Roy Frederick Cederholm Jr. (July 1, 1944 - August 27, 2023), commonly called Bud, was an American prelate of the Episcopal Church, who served as Suffragan Bishop of Massachusetts between 2001 and 2011.

==Biography==
Cederholm was born on July 1, 1944, in Brockton, Massachusetts, the son of Roy Frederick Cederholm and his wife Roberta L. His paternal grandparents were Swedish immigrants to the United States. Cederholm was baptized at Trinity Church in Randolph, Massachusetts. He studied at Boston University and graduated with a Bachelor of Arts in mathematics. He then taught mathematics at Cohasset High School, before attending Bexley Hall in Rochester, New York, where he studied theology.

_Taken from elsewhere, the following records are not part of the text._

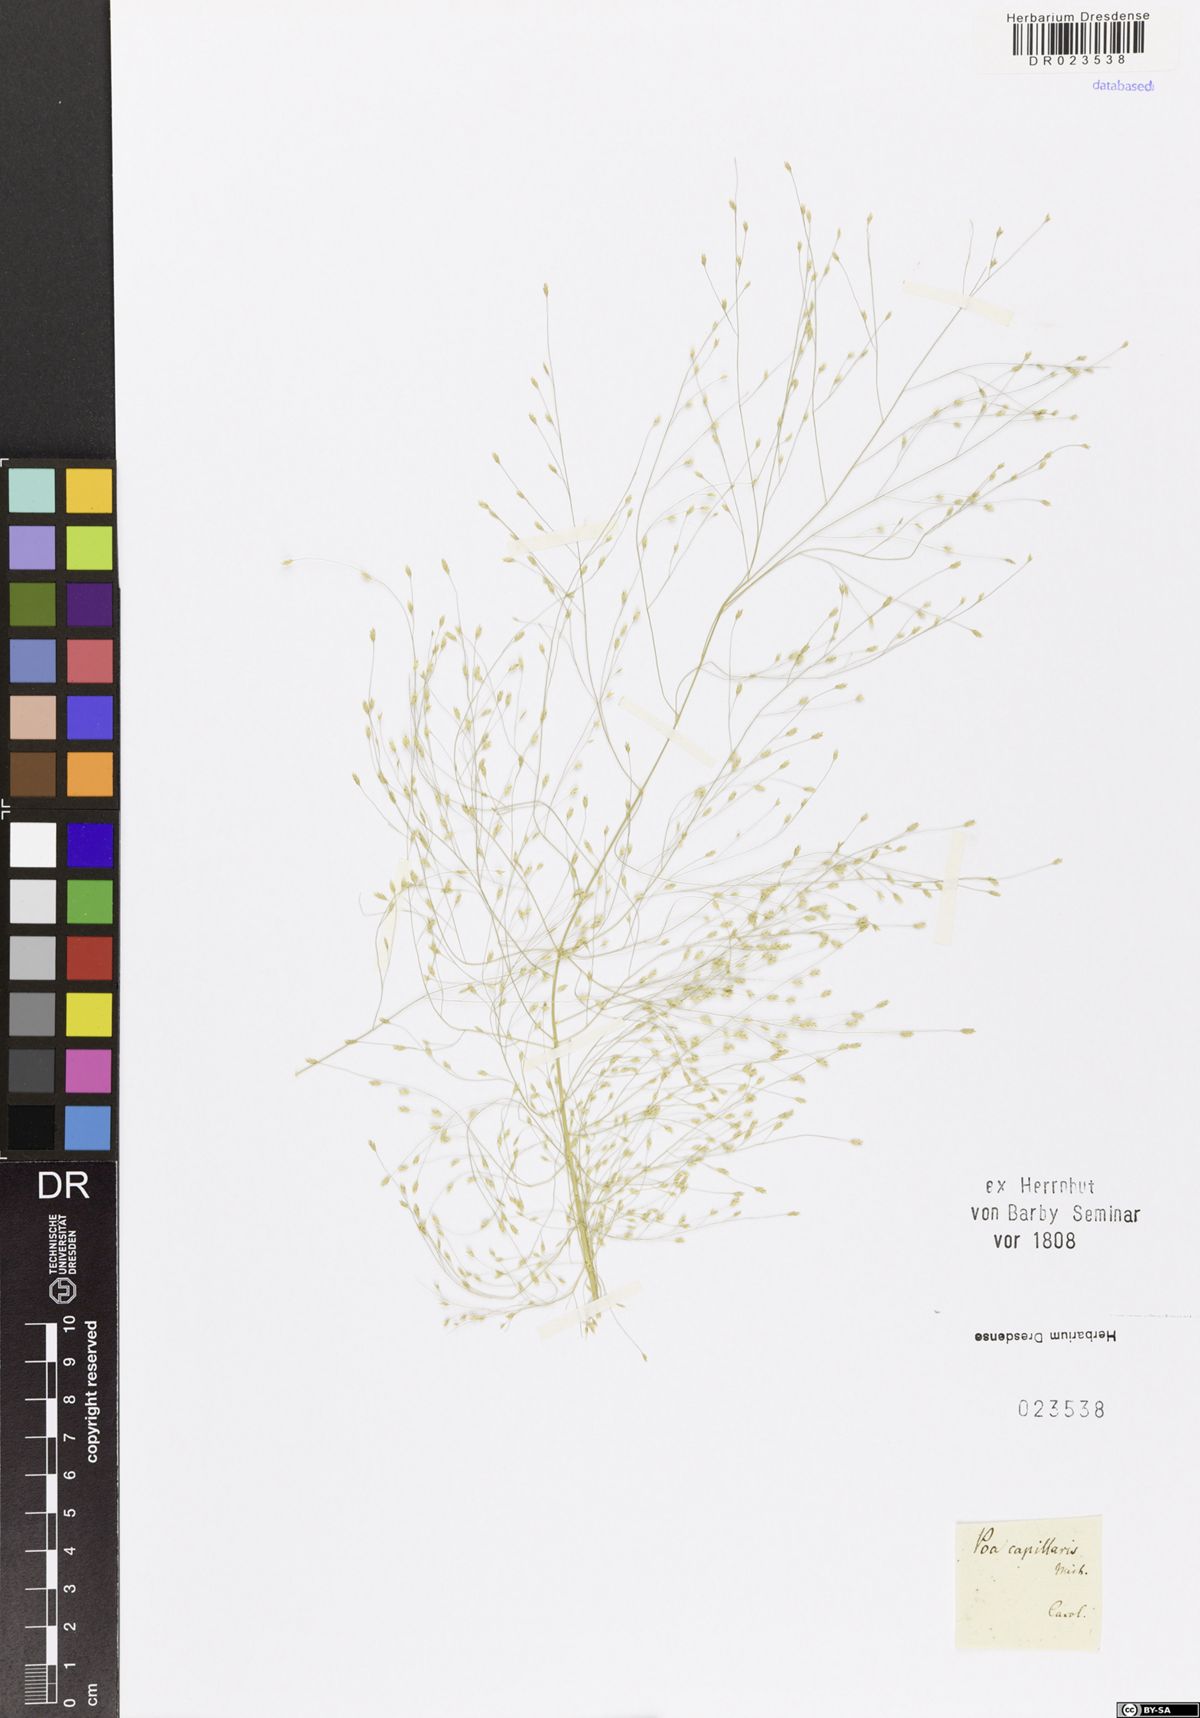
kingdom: Plantae
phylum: Tracheophyta
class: Liliopsida
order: Poales
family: Poaceae
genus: Eragrostis
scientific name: Eragrostis capillaris
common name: Hair-like lovegrass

Cederholm was ordained priest on May 20, 1972, for the Diocese of Massachusetts, and served as associate rector of St Stephen's Church in Cohasset, Massachusetts, from 1971 to 1976 and then as rector of St Paul's Church in White River Junction, Vermont between 1976 and 1989. In 1989, he became rector of Christ Church in Needham, Massachusetts, where he remained till 2001. He also served as Christian education consultant in the dioceses of Massachusetts and Vermont, and was a religious education coordinator for Province 1 between 1988 and 1991. He was also elected as deputy to the General Conventions representing the Diocese of Vermont, in 1982 and 1988.

On November 4, 2000, Cederholm was elected Suffragan Bishop of Massachusetts on the sixth ballot, during a diocesan annual convention. He was consecrated at Trinity Church in Boston on March 24, 2001, by Bishop Douglas E. Theuner of New Hampshire.